U.S. Metal Manufacturers to President Trump: No New Aluminum Tariffs on Canada
The Coalition of American Metal Manufacturers and Users (CAMMU) issued the following statement against enacting the Section 232 tariffs on Canada.
The Coalition of American Metal Manufacturers and Users (CAMMU) issued the following statement against enacting the Section 232 tariffs against Canada:
“The Coalition of American Metal Manufacturers and Users strongly urges President Trump to refrain from re-imposing Section 232 tariffs on aluminum imports from Canada. Tariffs are taxes (www.tariffsaretaxes.org), and the last thing that U.S. manufacturers need is for the government to tax an important input like aluminum while these companies are dealing with unprecedented challenges resulting from the COVID-19 pandemic. Manufacturing is the backbone of the U.S. economy, and raising costs on aluminum-using manufacturers will result in lost jobs and a slower recovery. Imposition of quotas on imports of aluminum from Canada would have similar negative consequences for U.S. manufacturers, increasing prices and disrupting supplies.
The North American supply chain is integrated and U.S. aluminum-using manufacturers need a reliable supply of aluminum materials. U.S. aluminum manufacturers cannot meet demand, as they can only supply approximately one-third of demand. Most of the U.S. aluminum sector opposes reinstating tariffs because they understand that it will hurt their customers.
CAMMU continues to call on the President to terminate the Section 232 tariffs on steel and aluminum imports. U.S. manufacturers have paid billions of dollars in tariffs over the past two years, money that could be used for hiring workers, capital investment and research & development, all critical elements for the manufacturing sector to recover from the recession caused by the pandemic.

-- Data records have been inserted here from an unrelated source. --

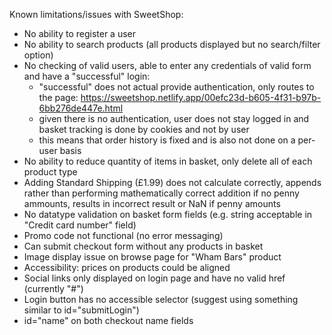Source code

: Known limitations/issues with SweetShop:
- No ability to register a user
- No ability to search products (all products displayed but no search/filter option)
- No checking of valid users, able to enter any credentials of valid form and have a "successful" login:
    - "successful" does not actual provide authentication, only routes to the page: https://sweetshop.netlify.app/00efc23d-b605-4f31-b97b-6bb276de447e.html
    - given there is no authentication, user does not stay logged in and basket tracking is done by cookies and not by user
    - this means that order history is fixed and is also not done on a per-user basis
- No ability to reduce quantity of items in basket, only delete all of each product type
- Adding Standard Shipping (£1.99) does not calculate correctly, appends rather than performing mathematically correct addition if no penny ammounts, results in incorrect result or NaN if penny amounts
- No datatype validation on basket form fields (e.g. string acceptable in "Credit card number" field)
- Promo code not functional (no error messaging)
- Can submit checkout form without any products in basket
- Image display issue on browse page for "Wham Bars" product
- Accessibility: prices on products could be aligned
- Social links only displayed on login page and have no valid href (currently "#")
- Login button has no accessible selector (suggest using something similar to id="submitLogin")
- id="name" on both checkout name fields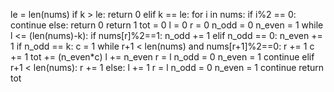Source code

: le = len(nums)
if k > le:
return 0
elif k == le:
for i in nums:
if i%2 == 0:
continue
else:
return 0
return 1
tot = 0
l = 0
r = 0
n_odd = 0
n_even = 1
while l <= (len(nums)-k):
if nums[r]%2==1:
n_odd += 1
elif n_odd == 0:
n_even += 1
if n_odd == k:
c = 1
while r+1 < len(nums) and nums[r+1]%2==0:
r += 1
c += 1
tot += (n_even*c)
l += n_even
r = l
n_odd = 0
n_even = 1
continue
elif r+1 < len(nums):
r += 1
else:
l += 1
r = l
n_odd = 0
n_even = 1
continue
return tot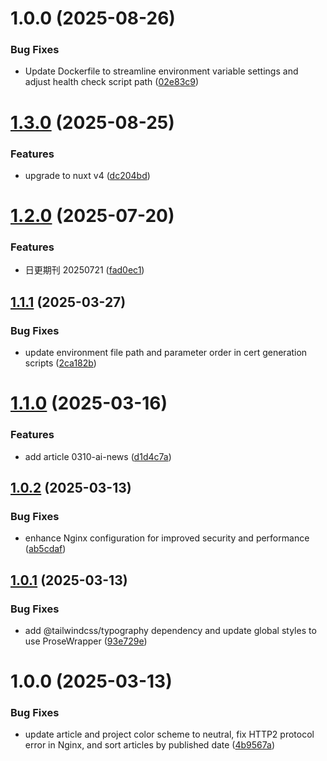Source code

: # 1.0.0 (2025-08-26)


### Bug Fixes

* Update Dockerfile to streamline environment variable settings and adjust health check script path ([02e83c9](https://github.com/aiblaze/prompthunt.art/commit/02e83c951aaea9ee9fe0518224259ed71cc2c9eb))

# [1.3.0](https://github.com/aiblaze/aifire.art/compare/v1.2.0...v1.3.0) (2025-08-25)


### Features

* upgrade to nuxt v4 ([dc204bd](https://github.com/aiblaze/aifire.art/commit/dc204bdc7565a747fdca22d41cc5d3602eb8aa1b))

# [1.2.0](https://github.com/aiblaze/aifire.art/compare/v1.1.1...v1.2.0) (2025-07-20)


### Features

* 日更期刊 20250721 ([fad0ec1](https://github.com/aiblaze/aifire.art/commit/fad0ec12095297469c4fefeb7d09e4e9785cca06))

## [1.1.1](https://github.com/aiblaze/aifire.art/compare/v1.1.0...v1.1.1) (2025-03-27)


### Bug Fixes

* update environment file path and parameter order in cert generation scripts ([2ca182b](https://github.com/aiblaze/aifire.art/commit/2ca182b6cb9a8ecc1f7c0387a6b954b164bc4bf6))

# [1.1.0](https://github.com/aiblaze/aifire.art/compare/v1.0.2...v1.1.0) (2025-03-16)


### Features

* add article 0310-ai-news ([d1d4c7a](https://github.com/aiblaze/aifire.art/commit/d1d4c7a99219ea6b907f9eb54a7a5da912d5ccfb))

## [1.0.2](https://github.com/aiblaze/aifire.art/compare/v1.0.1...v1.0.2) (2025-03-13)


### Bug Fixes

* enhance Nginx configuration for improved security and performance ([ab5cdaf](https://github.com/aiblaze/aifire.art/commit/ab5cdaf48a840cabcf58017a6dddeaeea5ba5083))

## [1.0.1](https://github.com/aiblaze/aifire.art/compare/v1.0.0...v1.0.1) (2025-03-13)


### Bug Fixes

* add @tailwindcss/typography dependency and update global styles to use ProseWrapper ([93e729e](https://github.com/aiblaze/aifire.art/commit/93e729e3435354c6a1ae574c6ae441694db6890f))

# 1.0.0 (2025-03-13)


### Bug Fixes

* update article and project color scheme to neutral, fix HTTP2 protocol error in Nginx, and sort articles by published date ([4b9567a](https://github.com/aiblaze/aifire.art/commit/4b9567a4d11ac6b1428823bc46d189e031b13846))
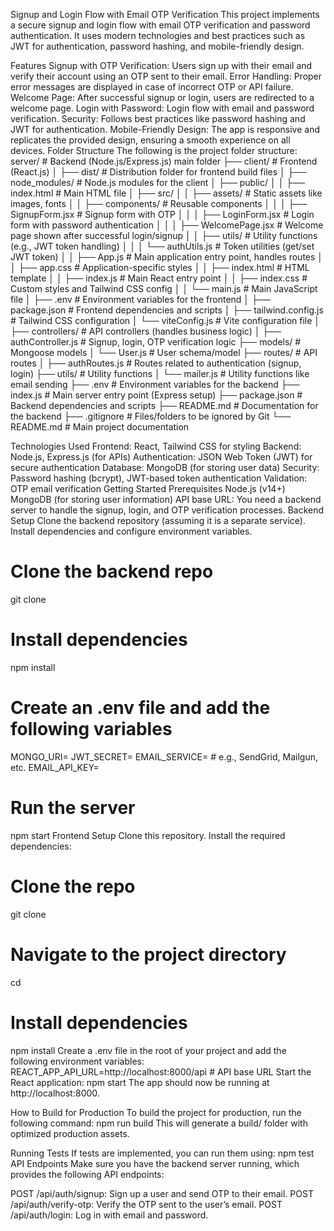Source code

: Signup and Login Flow with Email OTP Verification
This project implements a secure signup and login flow with email OTP verification and password authentication. It uses modern technologies and best practices such as JWT for authentication, password hashing, and mobile-friendly design.

Features
Signup with OTP Verification: Users sign up with their email and verify their account using an OTP sent to their email.
Error Handling: Proper error messages are displayed in case of incorrect OTP or API failure.
Welcome Page: After successful signup or login, users are redirected to a welcome page.
Login with Password: Login flow with email and password verification.
Security: Follows best practices like password hashing and JWT for authentication.
Mobile-Friendly Design: The app is responsive and replicates the provided design, ensuring a smooth experience on all devices.
Folder Structure
The following is the project folder structure:
server/                    # Backend (Node.js/Express.js) main folder
├── client/                 # Frontend (React.js)
│   ├── dist/               # Distribution folder for frontend build files
│   ├── node_modules/       # Node.js modules for the client
│   ├── public/
│   │   ├── index.html      # Main HTML file
│   ├── src/
│   │   ├── assets/         # Static assets like images, fonts
│   │   ├── components/     # Reusable components
│   │   │   ├── SignupForm.jsx  # Signup form with OTP
│   │   │   ├── LoginForm.jsx   # Login form with password authentication
│   │   │   ├── WelcomePage.jsx # Welcome page shown after successful login/signup
│   │   ├── utils/          # Utility functions (e.g., JWT token handling)
│   │   │   └── authUtils.js    # Token utilities (get/set JWT token)
│   │   ├── App.js          # Main application entry point, handles routes
│   │   ├── app.css         # Application-specific styles
│   │   ├── index.html      # HTML template
│   │   ├── index.js        # Main React entry point
│   │   ├── index.css       # Custom styles and Tailwind CSS config
│   │   └── main.js         # Main JavaScript file
│   ├── .env                # Environment variables for the frontend
│   ├── package.json        # Frontend dependencies and scripts
│   ├── tailwind.config.js  # Tailwind CSS configuration
│   └── viteConfig.js       # Vite configuration file
│
├── controllers/            # API controllers (handles business logic)
│   ├── authController.js   # Signup, login, OTP verification logic
├── models/                 # Mongoose models
│   └── User.js             # User schema/model
├── routes/                 # API routes
│   ├── authRoutes.js       # Routes related to authentication (signup, login)
├── utils/                  # Utility functions
│   └── mailer.js           # Utility functions like email sending
├── .env                    # Environment variables for the backend
├── index.js                # Main server entry point (Express setup)
├── package.json            # Backend dependencies and scripts
├── README.md               # Documentation for the backend
├── .gitignore              # Files/folders to be ignored by Git
└── README.md               # Main project documentation

Technologies Used
Frontend: React, Tailwind CSS for styling
Backend: Node.js, Express.js (for APIs)
Authentication: JSON Web Token (JWT) for secure authentication
Database: MongoDB (for storing user data)
Security: Password hashing (bcrypt), JWT-based token authentication
Validation: OTP email verification
Getting Started
Prerequisites
Node.js (v14+)
MongoDB (for storing user information)
API base URL: You need a backend server to handle the signup, login, and OTP verification processes.
Backend Setup
Clone the backend repository (assuming it is a separate service).
Install dependencies and configure environment variables.

# Clone the backend repo
git clone <backend-repo-url>

# Install dependencies
npm install

# Create an .env file and add the following variables
MONGO_URI=<your-mongodb-connection-string>
JWT_SECRET=<your-jwt-secret>
EMAIL_SERVICE=<your-email-service>  # e.g., SendGrid, Mailgun, etc.
EMAIL_API_KEY=<your-email-api-key>

# Run the server
npm start
Frontend Setup
Clone this repository.
Install the required dependencies:

# Clone the repo
git clone <frontend-repo-url>

# Navigate to the project directory
cd <frontend-project-directory>

# Install dependencies
npm install
Create a .env file in the root of your project and add the following environment variables:
REACT_APP_API_URL=http://localhost:8000/api   # API base URL
Start the React application:
npm start
The app should now be running at http://localhost:8000.

How to Build for Production
To build the project for production, run the following command:
npm run build
This will generate a build/ folder with optimized production assets.

Running Tests
If tests are implemented, you can run them using:
npm test
API Endpoints
Make sure you have the backend server running, which provides the following API endpoints:

POST /api/auth/signup: Sign up a user and send OTP to their email.
POST /api/auth/verify-otp: Verify the OTP sent to the user’s email.
POST /api/auth/login: Log in with email and password.
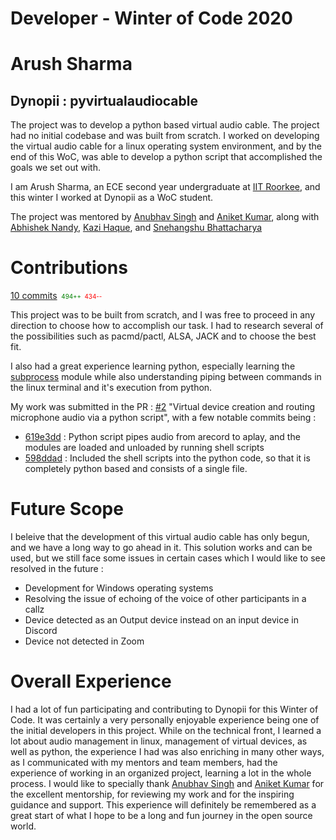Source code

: # Developer - Winter of Code 2020
# Arush Sharma
## Dynopii : pyvirtualaudiocable

The project was to develop a python based virtual audio cable. The project had no initial codebase and was built from scratch. I worked on developing the virtual audio cable for a linux operating system environment, and by the end of this WoC, was able to develop a python script that accomplished the goals we set out with.

I am Arush Sharma, an ECE second year undergraduate at [IIT Roorkee](https://iitr.ac.in), and this winter I worked at Dynopii as a WoC student.

The project was mentored by [Anubhav Singh](https://github.com/xprilion) and [Aniket Kumar](https://github.com/ani4aniket), along with [Abhishek Nandy](https://github.com/abhilegend), [Kazi Haque](https://github.com/kazi92), and [Snehangshu Bhattacharya](https://github.com/forkbomb-666)  
# Contributions
[10 commits](https://github.com/dynopii/pyvirtualaudiocable/commits?author=arushsharma24) <span style="color:green; font-size:0.7em">&nbsp;494++&nbsp;&nbsp;</span><span style="color:red; font-size:0.7em">434--</span>

This project was to be built from scratch, and I was free to proceed in any direction to choose how to accomplish our task. I had to research several of the possibilities such as pacmd/pactl, ALSA, JACK and to choose the best fit. 

I also had a great experience learning python, especially learning the [subprocess](https://www.google.com/url?sa=t&rct=j&q=&esrc=s&source=web&cd=&cad=rja&uact=8&ved=2ahUKEwjd7K2T1IbuAhWVe30KHS9vAxgQFjAAegQIDxAC&url=https%3A%2F%2Fdocs.python.org%2F3%2Flibrary%2Fsubprocess.html&usg=AOvVaw13tAcPYwTJqhVk1hrcVHTt) module while also understanding piping between commands in the linux terminal and it's execution from python.

My work was submitted in the PR : [#2](https://github.com/dynopii/pyvirtualaudiocable/pull/2) "Virtual device creation and routing microphone audio via a python script", with a few notable commits being :
  - [619e3dd](https://github.com/dynopii/pyvirtualaudiocable/pull/2/commits/619e3ddd47ce72347ce3ff57e5d0df7b212fae1a) : Python script pipes audio from arecord to aplay, and the modules are loaded and unloaded by running shell scripts
-  [598ddad](https://github.com/dynopii/pyvirtualaudiocable/pull/2/commits/598ddad00aba953c58be47a59d794123b9eeecbd) : Included the shell scripts into the python code, so that it is completely python based and consists of a single file.
  
# Future Scope
I beleive that the development of this virtual audio cable has only begun, and we have a long way to go ahead in it. This solution works and can be used, but we still face some issues in certain cases which I would like to see resolved in the future :
- Development for Windows operating systems
- Resolving the issue of echoing of the voice of other participants in a callz
- Device detected as an Output device instead on an input device in Discord
- Device not detected in Zoom

# Overall Experience
I had a lot of fun participating and contributing to Dynopii for this Winter of Code. It was certainly a very personally enjoyable experience being one of the initial developers in this project. While on the technical front, I learned a lot about audio management in linux, management of virtual devices, as well as python, the experience I had was also enriching in many other ways, as I communicated with my mentors and team members, had the experience of working in an organized project, learning a lot in the whole process. I would like to specially thank [Anubhav Singh](https://github.com/xprilion) and [Aniket Kumar](https://github.com/ani4aniket) for the excellent mentorship, for reviewing my work and for the inspiring guidance and support. This experience will definitely be remembered as a great start of what I hope to be a long and fun journey in the open source world.
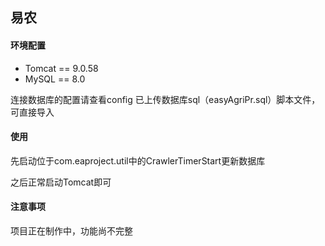 ##  易农

#### 环境配置

- Tomcat == 9.0.58
- MySQL == 8.0


连接数据库的配置请查看config
已上传数据库sql（easyAgriPr.sql）脚本文件，可直接导入


#### 使用

先启动位于com.eaproject.util中的CrawlerTimerStart更新数据库

之后正常启动Tomcat即可



#### 注意事项

项目正在制作中，功能尚不完整

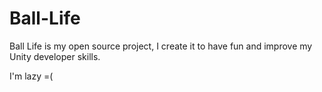 # Ball-Life
Ball Life is my open source project, I create it to have fun and improve my Unity developer skills.

I'm lazy =(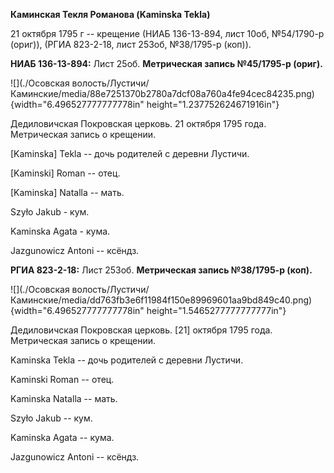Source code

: **Каминская Текля Романова (Kaminska Tekla)**

21 октября 1795 г -- крещение (НИАБ 136-13-894, лист 10об, №54/1790-р
(ориг)), (РГИА 823-2-18, лист 253об, №38/1795-р (коп)).

**НИАБ 136-13-894:** Лист 25об. **Метрическая запись №45/1795-р
(ориг).**

![](./Осовская волость/Лустичи/Каминские/media/88e7251370b2780a7dcf08a760a4fe94cec84235.png){width="6.496527777777778in"
height="1.237752624671916in"}

Дедиловичская Покровская церковь. 21 октября 1795 года. Метрическая
запись о крещении.

\[Kaminska\] Tekla -- дочь родителей с деревни Лустичи.

\[Kaminski\] Roman -- отец.

\[Kaminska\] Natalla -- мать.

Szyło Jakub - кум.

Kaminska Agata - кума.

Jazgunowicz Antoni -- ксёндз.

**РГИА 823-2-18:** Лист 253об. **Метрическая запись №38/1795-р (коп).**

![](./Осовская волость/Лустичи/Каминские/media/dd763fb3e6f11984f150e89969601aa9bd849c40.png){width="6.496527777777778in"
height="1.5465277777777777in"}

Дедиловичская Покровская церковь. \[21\] октября 1795 года. Метрическая
запись о крещении.

Kaminska Tekla -- дочь родителей с деревни Лустичи.

Kaminski Roman -- отец.

Kaminska Natalla -- мать.

Szyło Jakub -- кум.

Kaminska Agata -- кума.

Jazgunowicz Antoni -- ксёндз.
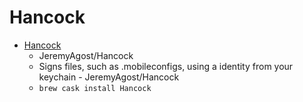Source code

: # Hancock
- [Hancock](https://github.com/JeremyAgost/Hancock)
  -  JeremyAgost/Hancock
  - Signs files, such as .mobileconfigs, using a identity from your keychain - JeremyAgost/Hancock
  - `brew cask install Hancock`
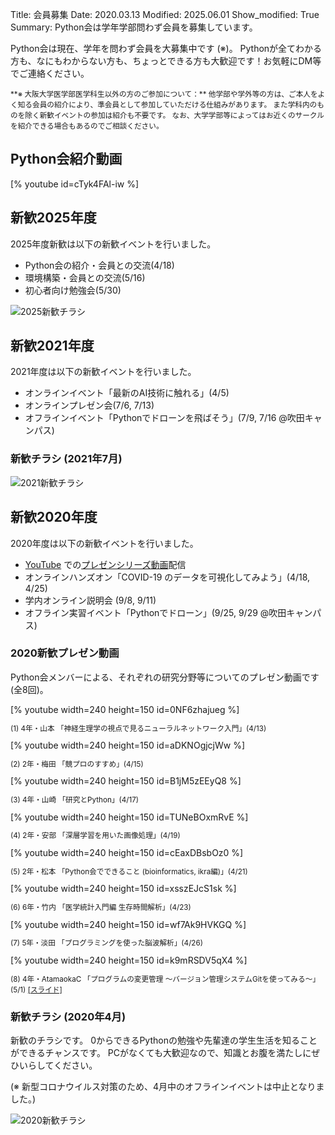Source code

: Title: 会員募集
Date: 2020.03.13
Modified: 2025.06.01
Show_modified: True
Summary: Python会は学年学部問わず会員を募集しています。

Python会は現在、学年を問わず会員を大募集中です (※)。
Pythonが全てわかる方も、なにもわからない方も、ちょっとできる方も大歓迎です！お気軽にDM等でご連絡ください。

<small>
**※ 大阪大学医学部医学科生以外の方のご参加について：**
他学部や学外等の方は、ご本人をよく知る会員の紹介により、準会員として参加していただける仕組みがあります。
また学科内のものを除く新歓イベントの参加は紹介も不要です。
なお、大学学部等によってはお近くのサークルを紹介できる場合もあるのでご相談ください。
</small>

## Python会紹介動画 <!-- <small>[2020.07更新]</small> -->
[% youtube id=cTyk4FAl-iw %]

## 新歓2025年度
2025年度新歓は以下の新歓イベントを行いました。

- Python会の紹介・会員との交流(4/18)
- 環境構築・会員との交流(5/16)
- 初心者向け勉強会(5/30)

![2025新歓チラシ]({attach}images/recruit/shinkan2025_new.jpg)

## 新歓2021年度
2021年度は以下の新歓イベントを行いました。

- オンラインイベント「最新のAI技術に触れる」(4/5)
- オンラインプレゼン会(7/6, 7/13)
- オフラインイベント「Pythonでドローンを飛ばそう」(7/9, 7/16 @吹田キャンパス)

### 新歓チラシ (2021年7月)

![2021新歓チラシ]({attach}images/recruit/shinkan2021.jpg)


## 新歓2020年度
2020年度は以下の新歓イベントを行いました。

- [YouTube](https://www.youtube.com/channel/UCh1eAeDCpsZeOh0Z9paNfHQ) での[プレゼンシリーズ動画](#recruit-presentations2020)配信
- オンラインハンズオン「COVID-19 のデータを可視化してみよう」(4/18, 4/25)
- 学内オンライン説明会 (9/8, 9/11)
- オフライン実習イベント「Pythonでドローン」(9/25, 9/29 @吹田キャンパス)

### 2020新歓プレゼン動画<span id="recruit-presentations2020"></span>
Python会メンバーによる、それぞれの研究分野等についてのプレゼン動画です (全8回)。

<div class="row">
<div class="col-sm-4">
[% youtube width=240 height=150 id=0NF6zhajueg %]
<p style="font-size:smaller;">(1) 4年・山本 「神経生理学の視点で見るニューラルネットワーク入門」(4/13)</p>
</div> <!-- col -->
<div class="col-sm-4">
[% youtube width=240 height=150 id=aDKNOgjcjWw %]
<p style="font-size:smaller;">(2) 2年・梅田  「競プロのすすめ」(4/15)</p>
</div> <!-- col -->
<div class="col-sm-4">
[% youtube width=240 height=150 id=B1jM5zEEyQ8 %]
<p style="font-size:smaller;">(3) 4年・山崎 「研究とPython」(4/17)</p>
</div> <!-- col -->
</div> <!-- raw -->

<div class="row">
<div class="col-sm-4">
[% youtube width=240 height=150 id=TUNeBOxmRvE %]
<p style="font-size:smaller;">(4) 2年・安部 「深層学習を用いた画像処理」(4/19)</p>
</div> <!-- col -->
<div class="col-sm-4">
[% youtube width=240 height=150 id=cEaxDBsbOz0 %]
<p style="font-size:smaller;">(5) 2年・松本 「Python会でできること (bioinformatics, ikra編)」(4/21)</p>
</div> <!-- col -->
<div class="col-sm-4">
[% youtube width=240 height=150 id=xsszEJcS1sk %]
<p style="font-size:smaller;">(6) 6年・竹内 「医学統計入門編 生存時間解析」(4/23)</p>
</div> <!-- col -->
</div> <!-- raw -->

<div class="row">
<div class="col-sm-4">
[% youtube width=240 height=150 id=wf7Ak9HVKGQ %]
<p style="font-size:smaller;">(7) 5年・淡田 「プログラミングを使った脳波解析」(4/26)</p>
</div> <!-- col -->
<div class="col-sm-4">
[% youtube width=240 height=150 id=k9mRSDV5qX4 %]
<p style="font-size:smaller;">(8) 4年・AtamaokaC 「プログラムの変更管理 〜バージョン管理システムGitを使ってみる〜」(5/1)
<a href="{attach}./attach/recruit/recruitpresentation2020-08.pdf">[スライド]</a>
</p>
</div> <!-- col -->
</div> <!-- raw -->

### 新歓チラシ (2020年4月)
新歓のチラシです。
0からできるPythonの勉強や先輩達の学生生活を知ることができるチャンスです。
PCがなくても大歓迎なので、知識とお腹を満たしにぜひいらしてください。

(※ 新型コロナウイルス対策のため、4月中のオフラインイベントは中止となりました。)

![2020新歓チラシ]({attach}images/recruit/shinkan2020.jpg)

The Coalition of American Metal Manufacturers and Users is a broad organization of U.S. businesses and trade associations representing over 30,000 companies and over one million American workers in the manufacturing sector and the downstream supply chains of industries including aerospace, agriculture, automotive, consumer goods, construction, defense, electrical, medical, and recreational, among others.